━━━ DATASET ENTRIES ━━━
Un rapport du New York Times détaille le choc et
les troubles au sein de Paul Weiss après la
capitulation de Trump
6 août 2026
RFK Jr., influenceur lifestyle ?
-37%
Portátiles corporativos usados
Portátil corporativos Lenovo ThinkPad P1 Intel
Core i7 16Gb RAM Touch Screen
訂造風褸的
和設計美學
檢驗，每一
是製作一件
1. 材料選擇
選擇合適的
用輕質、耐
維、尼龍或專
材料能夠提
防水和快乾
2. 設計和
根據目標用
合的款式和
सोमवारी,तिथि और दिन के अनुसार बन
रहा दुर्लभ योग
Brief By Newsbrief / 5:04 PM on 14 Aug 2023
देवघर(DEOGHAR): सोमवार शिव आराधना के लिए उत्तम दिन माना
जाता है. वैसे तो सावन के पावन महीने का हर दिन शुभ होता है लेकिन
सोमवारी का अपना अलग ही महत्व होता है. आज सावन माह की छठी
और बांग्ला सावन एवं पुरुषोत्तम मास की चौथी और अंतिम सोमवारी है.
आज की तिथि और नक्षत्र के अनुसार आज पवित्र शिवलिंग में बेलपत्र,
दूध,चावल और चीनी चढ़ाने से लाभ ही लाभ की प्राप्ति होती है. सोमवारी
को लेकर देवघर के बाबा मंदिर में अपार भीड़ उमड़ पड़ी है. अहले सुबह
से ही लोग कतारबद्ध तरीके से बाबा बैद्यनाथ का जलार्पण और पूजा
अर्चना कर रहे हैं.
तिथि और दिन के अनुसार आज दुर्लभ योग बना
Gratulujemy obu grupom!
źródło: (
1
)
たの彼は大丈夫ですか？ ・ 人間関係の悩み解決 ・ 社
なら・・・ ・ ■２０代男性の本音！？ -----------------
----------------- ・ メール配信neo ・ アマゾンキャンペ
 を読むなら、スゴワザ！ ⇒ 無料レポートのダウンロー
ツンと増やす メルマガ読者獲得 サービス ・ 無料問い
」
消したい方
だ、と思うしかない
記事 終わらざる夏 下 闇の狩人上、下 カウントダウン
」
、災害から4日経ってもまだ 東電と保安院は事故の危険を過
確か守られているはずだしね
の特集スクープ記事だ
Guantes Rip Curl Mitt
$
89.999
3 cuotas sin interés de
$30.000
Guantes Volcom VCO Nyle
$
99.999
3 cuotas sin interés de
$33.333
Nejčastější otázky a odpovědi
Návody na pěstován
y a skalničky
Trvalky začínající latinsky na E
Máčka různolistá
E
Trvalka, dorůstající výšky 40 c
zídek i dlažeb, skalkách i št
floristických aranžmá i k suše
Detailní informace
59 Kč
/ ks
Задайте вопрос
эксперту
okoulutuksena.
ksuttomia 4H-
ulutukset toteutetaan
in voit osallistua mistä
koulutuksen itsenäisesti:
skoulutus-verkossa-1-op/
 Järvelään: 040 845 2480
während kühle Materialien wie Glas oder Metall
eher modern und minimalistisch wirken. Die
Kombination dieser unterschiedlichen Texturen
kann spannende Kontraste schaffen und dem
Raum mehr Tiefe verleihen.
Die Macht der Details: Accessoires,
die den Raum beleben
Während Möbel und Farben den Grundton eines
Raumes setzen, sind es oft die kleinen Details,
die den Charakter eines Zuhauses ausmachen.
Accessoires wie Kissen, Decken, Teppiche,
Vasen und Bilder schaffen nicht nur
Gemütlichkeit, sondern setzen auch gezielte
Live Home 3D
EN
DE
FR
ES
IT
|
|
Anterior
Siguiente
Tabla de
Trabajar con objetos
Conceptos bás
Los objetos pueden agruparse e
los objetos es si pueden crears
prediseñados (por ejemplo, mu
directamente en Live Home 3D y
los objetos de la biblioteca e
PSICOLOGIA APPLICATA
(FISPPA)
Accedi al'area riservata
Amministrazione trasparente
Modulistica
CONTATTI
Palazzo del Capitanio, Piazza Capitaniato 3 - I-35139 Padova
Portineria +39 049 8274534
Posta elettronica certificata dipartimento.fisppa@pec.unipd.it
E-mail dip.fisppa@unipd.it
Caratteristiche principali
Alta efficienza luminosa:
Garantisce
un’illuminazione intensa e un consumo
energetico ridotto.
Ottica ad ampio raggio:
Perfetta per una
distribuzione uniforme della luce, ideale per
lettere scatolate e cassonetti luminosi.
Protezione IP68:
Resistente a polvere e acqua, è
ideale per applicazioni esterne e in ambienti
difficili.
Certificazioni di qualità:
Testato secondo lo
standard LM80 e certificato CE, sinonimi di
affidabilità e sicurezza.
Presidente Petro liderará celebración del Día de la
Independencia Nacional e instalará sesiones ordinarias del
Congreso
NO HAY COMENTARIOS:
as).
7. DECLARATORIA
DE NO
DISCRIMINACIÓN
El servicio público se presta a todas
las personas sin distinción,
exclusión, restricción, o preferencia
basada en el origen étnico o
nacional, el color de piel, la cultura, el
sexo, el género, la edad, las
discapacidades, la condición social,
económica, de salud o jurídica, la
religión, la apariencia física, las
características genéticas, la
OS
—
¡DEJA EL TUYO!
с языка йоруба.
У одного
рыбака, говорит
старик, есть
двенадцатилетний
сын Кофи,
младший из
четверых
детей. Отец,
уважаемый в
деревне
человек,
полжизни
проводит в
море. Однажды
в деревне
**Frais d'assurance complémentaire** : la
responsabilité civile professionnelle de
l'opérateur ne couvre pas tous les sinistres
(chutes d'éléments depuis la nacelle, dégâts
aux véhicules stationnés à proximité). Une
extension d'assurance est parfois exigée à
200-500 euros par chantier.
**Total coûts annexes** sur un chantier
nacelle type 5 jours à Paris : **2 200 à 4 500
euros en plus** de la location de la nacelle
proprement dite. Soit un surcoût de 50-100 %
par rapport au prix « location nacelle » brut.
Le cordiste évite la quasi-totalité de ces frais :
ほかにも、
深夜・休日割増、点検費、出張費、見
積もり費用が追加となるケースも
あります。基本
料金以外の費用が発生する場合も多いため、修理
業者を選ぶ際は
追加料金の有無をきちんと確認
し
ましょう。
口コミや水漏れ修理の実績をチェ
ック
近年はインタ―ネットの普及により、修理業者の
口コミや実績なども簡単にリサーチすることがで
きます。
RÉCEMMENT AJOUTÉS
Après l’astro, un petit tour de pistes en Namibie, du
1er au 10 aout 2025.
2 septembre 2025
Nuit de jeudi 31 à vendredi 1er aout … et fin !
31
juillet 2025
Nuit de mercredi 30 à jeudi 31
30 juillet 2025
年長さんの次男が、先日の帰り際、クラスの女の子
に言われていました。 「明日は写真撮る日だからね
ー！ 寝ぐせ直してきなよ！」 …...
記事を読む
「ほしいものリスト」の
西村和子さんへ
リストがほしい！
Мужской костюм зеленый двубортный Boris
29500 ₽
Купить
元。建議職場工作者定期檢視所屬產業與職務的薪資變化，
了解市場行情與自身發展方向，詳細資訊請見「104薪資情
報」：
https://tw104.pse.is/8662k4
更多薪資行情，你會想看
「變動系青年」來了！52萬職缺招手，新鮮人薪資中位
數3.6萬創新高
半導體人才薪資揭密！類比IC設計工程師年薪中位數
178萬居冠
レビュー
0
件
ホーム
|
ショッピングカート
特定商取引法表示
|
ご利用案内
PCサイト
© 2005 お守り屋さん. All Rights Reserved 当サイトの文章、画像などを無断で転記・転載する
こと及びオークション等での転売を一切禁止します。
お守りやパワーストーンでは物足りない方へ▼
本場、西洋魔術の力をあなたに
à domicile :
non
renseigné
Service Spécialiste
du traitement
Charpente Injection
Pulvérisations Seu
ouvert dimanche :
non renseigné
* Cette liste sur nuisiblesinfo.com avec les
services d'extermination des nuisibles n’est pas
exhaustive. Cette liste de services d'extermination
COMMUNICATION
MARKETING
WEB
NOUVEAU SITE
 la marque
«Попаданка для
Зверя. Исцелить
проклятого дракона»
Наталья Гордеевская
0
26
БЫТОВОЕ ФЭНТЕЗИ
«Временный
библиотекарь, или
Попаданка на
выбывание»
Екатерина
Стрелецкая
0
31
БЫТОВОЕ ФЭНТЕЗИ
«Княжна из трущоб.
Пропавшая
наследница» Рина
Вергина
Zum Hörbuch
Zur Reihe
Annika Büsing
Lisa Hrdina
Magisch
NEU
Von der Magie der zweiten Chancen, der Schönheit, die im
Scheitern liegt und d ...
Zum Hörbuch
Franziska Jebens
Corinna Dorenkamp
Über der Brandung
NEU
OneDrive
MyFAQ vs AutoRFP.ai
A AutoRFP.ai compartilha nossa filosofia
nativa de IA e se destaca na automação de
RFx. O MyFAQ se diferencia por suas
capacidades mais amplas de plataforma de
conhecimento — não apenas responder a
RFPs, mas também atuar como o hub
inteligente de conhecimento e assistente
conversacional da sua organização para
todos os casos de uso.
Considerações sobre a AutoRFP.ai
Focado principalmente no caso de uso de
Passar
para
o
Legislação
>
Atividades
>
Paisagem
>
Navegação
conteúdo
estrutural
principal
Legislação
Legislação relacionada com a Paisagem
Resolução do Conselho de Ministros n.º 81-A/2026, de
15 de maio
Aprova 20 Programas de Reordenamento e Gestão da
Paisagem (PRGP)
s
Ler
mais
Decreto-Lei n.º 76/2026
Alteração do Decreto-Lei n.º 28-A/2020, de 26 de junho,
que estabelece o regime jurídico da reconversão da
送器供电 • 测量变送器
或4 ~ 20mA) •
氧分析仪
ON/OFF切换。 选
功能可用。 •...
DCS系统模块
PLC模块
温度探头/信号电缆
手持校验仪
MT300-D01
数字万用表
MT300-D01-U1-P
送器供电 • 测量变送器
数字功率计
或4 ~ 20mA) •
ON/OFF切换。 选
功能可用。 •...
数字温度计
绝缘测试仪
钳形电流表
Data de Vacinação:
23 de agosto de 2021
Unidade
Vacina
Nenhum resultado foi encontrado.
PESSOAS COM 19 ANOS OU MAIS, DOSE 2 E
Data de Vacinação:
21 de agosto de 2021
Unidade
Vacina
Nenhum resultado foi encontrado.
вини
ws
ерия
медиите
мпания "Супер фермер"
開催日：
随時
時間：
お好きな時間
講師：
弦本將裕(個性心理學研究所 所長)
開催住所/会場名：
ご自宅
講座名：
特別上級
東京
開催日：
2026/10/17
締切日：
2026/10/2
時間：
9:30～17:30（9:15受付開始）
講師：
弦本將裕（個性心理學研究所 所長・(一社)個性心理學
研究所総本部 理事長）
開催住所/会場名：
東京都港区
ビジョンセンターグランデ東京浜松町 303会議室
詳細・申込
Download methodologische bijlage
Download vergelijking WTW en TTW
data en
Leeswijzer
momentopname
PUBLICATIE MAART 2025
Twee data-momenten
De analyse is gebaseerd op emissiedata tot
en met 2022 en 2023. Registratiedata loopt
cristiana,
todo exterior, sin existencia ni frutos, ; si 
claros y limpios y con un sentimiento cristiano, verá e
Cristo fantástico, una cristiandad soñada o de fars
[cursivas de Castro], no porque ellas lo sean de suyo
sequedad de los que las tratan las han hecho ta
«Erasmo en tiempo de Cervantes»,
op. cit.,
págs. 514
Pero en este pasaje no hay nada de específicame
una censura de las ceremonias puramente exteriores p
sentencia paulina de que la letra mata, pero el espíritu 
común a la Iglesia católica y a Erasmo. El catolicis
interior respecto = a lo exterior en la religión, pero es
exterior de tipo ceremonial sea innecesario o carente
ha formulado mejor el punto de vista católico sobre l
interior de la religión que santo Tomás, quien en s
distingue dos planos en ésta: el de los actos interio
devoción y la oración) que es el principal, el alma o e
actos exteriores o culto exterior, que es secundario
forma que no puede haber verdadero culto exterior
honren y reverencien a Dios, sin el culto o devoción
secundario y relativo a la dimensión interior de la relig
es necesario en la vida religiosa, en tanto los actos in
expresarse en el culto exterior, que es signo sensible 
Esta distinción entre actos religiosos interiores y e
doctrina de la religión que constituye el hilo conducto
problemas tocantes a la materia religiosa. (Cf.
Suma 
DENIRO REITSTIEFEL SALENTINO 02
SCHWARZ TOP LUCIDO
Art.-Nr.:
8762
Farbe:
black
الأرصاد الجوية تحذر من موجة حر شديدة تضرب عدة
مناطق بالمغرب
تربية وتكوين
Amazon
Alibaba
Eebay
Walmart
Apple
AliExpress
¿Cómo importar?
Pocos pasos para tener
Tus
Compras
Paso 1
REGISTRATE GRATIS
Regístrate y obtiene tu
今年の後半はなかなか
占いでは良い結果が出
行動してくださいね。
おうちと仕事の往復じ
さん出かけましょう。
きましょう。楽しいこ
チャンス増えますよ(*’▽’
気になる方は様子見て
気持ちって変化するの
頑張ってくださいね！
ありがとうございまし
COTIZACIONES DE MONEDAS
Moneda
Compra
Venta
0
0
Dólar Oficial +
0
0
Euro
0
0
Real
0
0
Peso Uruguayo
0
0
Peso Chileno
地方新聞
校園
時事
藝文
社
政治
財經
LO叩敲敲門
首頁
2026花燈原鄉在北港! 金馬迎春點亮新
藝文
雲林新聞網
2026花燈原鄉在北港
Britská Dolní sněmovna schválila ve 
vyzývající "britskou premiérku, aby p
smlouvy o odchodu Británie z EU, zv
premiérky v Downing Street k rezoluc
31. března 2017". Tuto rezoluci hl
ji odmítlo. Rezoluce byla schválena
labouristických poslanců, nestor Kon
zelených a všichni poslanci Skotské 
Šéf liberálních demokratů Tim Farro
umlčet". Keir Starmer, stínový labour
━━━
WHAT TO DO: From the listing above, return the lines starting at the one with "Máčka různolistá" and ending at the one with "Raum mehr Tiefe verleihen.", both kept, exactly as they appear and nothing more.

WRITTEN RESPONSE:
Máčka různolistá
E
Trvalka, dorůstající výšky 40 c
zídek i dlažeb, skalkách i št
floristických aranžmá i k suše
Detailní informace
59 Kč
/ ks
Задайте вопрос
эксперту
okoulutuksena.
ksuttomia 4H-
ulutukset toteutetaan
in voit osallistua mistä
koulutuksen itsenäisesti:
skoulutus-verkossa-1-op/
 Järvelään: 040 845 2480
während kühle Materialien wie Glas oder Metall
eher modern und minimalistisch wirken. Die
Kombination dieser unterschiedlichen Texturen
kann spannende Kontraste schaffen und dem
Raum mehr Tiefe verleihen.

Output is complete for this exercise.